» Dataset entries

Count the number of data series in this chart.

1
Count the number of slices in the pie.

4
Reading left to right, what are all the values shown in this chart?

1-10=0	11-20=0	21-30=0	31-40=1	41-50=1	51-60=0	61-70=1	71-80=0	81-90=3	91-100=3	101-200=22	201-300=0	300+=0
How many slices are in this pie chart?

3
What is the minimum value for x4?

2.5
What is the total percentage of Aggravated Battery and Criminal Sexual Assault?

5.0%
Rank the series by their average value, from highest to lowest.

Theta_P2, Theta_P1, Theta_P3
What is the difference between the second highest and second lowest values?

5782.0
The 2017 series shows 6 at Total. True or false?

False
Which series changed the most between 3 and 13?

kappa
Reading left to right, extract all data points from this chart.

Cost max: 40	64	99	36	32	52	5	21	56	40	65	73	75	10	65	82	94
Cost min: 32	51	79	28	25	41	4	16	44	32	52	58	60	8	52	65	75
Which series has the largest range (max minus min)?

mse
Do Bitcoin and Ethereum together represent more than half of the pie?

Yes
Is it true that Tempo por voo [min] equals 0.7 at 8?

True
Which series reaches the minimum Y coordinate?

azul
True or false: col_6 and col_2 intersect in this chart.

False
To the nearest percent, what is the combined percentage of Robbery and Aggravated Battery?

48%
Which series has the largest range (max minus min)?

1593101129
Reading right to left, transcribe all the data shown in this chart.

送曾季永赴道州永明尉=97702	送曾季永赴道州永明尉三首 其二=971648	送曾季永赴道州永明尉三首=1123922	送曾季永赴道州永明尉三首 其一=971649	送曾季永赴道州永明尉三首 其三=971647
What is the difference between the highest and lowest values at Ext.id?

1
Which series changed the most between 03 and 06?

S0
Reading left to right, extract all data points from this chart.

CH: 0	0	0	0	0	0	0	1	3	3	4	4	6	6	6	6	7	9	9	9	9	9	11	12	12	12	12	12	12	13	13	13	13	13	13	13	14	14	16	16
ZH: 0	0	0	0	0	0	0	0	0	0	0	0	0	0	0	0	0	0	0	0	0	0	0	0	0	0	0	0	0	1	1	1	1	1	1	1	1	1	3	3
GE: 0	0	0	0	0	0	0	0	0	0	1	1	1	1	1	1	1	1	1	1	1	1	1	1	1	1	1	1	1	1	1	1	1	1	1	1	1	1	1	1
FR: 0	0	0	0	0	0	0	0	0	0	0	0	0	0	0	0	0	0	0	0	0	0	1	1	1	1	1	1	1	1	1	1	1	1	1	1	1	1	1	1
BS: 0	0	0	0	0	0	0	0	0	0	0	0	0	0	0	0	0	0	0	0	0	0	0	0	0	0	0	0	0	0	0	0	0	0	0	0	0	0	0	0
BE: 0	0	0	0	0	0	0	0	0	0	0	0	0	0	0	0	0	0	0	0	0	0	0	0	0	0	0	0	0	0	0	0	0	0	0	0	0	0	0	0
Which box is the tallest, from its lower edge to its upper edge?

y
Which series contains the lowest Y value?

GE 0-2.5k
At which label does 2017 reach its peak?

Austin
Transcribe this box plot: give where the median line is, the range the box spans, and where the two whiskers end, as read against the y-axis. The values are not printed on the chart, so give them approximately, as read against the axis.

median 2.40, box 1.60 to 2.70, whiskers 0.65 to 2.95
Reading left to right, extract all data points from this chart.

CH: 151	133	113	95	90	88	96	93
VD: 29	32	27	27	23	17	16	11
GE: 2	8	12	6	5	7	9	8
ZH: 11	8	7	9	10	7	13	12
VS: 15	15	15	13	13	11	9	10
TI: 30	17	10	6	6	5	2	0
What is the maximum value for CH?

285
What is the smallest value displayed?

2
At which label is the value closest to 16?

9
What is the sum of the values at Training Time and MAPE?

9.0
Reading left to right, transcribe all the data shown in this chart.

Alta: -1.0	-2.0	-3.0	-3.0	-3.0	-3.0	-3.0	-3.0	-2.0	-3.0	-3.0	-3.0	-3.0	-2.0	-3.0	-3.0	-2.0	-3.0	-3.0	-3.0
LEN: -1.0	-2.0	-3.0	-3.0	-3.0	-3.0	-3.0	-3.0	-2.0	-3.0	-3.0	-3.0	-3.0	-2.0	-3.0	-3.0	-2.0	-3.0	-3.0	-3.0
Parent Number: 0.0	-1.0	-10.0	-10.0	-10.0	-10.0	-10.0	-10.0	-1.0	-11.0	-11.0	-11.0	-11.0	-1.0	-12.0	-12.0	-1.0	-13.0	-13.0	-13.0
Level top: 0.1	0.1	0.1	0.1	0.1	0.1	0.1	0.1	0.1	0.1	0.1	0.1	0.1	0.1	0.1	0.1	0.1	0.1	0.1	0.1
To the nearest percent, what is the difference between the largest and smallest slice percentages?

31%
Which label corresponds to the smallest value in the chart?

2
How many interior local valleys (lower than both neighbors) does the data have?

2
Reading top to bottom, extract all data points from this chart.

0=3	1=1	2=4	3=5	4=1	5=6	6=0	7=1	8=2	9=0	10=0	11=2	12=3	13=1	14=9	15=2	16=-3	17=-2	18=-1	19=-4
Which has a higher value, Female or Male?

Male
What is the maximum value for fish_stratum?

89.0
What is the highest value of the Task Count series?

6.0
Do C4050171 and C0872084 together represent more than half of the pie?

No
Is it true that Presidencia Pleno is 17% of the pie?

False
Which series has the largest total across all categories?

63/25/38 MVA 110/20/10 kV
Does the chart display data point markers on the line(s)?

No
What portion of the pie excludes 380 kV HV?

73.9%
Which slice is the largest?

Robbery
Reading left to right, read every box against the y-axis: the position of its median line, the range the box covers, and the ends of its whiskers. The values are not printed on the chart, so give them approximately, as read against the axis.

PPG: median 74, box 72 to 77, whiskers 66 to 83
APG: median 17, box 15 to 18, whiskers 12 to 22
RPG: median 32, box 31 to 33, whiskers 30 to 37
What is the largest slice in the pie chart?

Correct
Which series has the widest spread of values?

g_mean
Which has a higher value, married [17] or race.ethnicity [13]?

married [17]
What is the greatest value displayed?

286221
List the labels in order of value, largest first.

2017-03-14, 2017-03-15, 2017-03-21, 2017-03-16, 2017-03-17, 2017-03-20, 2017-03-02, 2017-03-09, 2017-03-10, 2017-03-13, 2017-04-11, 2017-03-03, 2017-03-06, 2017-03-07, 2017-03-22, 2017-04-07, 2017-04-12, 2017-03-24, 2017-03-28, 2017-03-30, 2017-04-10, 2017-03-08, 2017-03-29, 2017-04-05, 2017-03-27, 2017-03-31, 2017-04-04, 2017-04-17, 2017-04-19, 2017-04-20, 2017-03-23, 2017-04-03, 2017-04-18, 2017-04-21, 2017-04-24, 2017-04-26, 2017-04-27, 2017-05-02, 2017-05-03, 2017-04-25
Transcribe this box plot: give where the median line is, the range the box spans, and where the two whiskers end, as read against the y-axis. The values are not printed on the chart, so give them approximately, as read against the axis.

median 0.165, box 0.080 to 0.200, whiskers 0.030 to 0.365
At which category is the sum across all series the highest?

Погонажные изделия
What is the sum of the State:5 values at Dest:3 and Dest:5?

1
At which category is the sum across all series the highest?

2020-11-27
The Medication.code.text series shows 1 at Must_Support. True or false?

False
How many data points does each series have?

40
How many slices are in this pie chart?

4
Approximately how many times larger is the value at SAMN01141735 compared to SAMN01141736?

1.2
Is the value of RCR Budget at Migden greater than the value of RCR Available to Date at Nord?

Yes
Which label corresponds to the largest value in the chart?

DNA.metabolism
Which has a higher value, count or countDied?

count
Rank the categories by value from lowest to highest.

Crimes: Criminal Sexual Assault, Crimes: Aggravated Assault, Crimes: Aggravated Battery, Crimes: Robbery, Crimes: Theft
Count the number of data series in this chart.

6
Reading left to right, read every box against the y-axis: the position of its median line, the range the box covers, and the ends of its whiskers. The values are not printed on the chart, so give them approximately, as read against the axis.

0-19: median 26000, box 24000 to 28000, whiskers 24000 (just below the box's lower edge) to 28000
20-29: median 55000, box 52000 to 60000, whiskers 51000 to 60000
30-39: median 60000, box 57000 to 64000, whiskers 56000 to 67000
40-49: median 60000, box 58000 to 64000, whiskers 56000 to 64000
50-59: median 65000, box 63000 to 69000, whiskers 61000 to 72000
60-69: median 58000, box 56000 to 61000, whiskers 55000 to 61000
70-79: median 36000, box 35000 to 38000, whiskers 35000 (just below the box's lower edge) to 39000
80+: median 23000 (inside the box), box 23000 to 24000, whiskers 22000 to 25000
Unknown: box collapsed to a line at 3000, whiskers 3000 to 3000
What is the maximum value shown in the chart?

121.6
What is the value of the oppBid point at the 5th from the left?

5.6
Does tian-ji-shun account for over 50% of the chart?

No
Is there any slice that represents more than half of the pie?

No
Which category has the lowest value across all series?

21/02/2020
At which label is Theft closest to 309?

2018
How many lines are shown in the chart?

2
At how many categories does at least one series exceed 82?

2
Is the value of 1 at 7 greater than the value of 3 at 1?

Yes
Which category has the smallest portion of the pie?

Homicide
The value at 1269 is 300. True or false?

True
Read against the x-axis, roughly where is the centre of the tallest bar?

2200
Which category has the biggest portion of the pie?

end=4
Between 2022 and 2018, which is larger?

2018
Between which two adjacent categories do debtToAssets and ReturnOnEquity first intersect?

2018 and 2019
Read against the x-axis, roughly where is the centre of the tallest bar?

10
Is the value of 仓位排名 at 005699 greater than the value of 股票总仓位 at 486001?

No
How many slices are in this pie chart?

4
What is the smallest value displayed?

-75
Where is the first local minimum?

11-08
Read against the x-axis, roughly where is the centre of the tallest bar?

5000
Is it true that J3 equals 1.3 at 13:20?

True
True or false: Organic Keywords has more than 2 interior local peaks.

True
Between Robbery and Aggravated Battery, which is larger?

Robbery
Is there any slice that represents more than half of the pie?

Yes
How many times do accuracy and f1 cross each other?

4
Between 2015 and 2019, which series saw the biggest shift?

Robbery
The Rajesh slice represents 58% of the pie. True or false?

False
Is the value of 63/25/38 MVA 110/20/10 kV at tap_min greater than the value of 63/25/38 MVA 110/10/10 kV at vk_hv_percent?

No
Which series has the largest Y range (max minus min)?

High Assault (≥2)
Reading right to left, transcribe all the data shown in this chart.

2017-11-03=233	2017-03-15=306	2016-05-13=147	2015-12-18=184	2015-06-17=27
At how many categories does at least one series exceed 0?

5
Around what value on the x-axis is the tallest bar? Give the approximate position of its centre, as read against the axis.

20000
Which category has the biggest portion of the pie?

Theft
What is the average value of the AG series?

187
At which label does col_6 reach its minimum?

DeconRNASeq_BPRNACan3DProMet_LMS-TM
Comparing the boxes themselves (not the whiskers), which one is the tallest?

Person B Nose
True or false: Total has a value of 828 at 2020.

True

» Instructions for the task
Return each line above that contains the string "greater". Case counts.

» The completed task
Is the value of RCR Budget at Migden greater than the value of RCR Available to Date at Nord?
Is the value of 1 at 7 greater than the value of 3 at 1?
Is the value of 仓位排名 at 005699 greater than the value of 股票总仓位 at 486001?
Is the value of 63/25/38 MVA 110/20/10 kV at tap_min greater than the value of 63/25/38 MVA 110/10/10 kV at vk_hv_percent?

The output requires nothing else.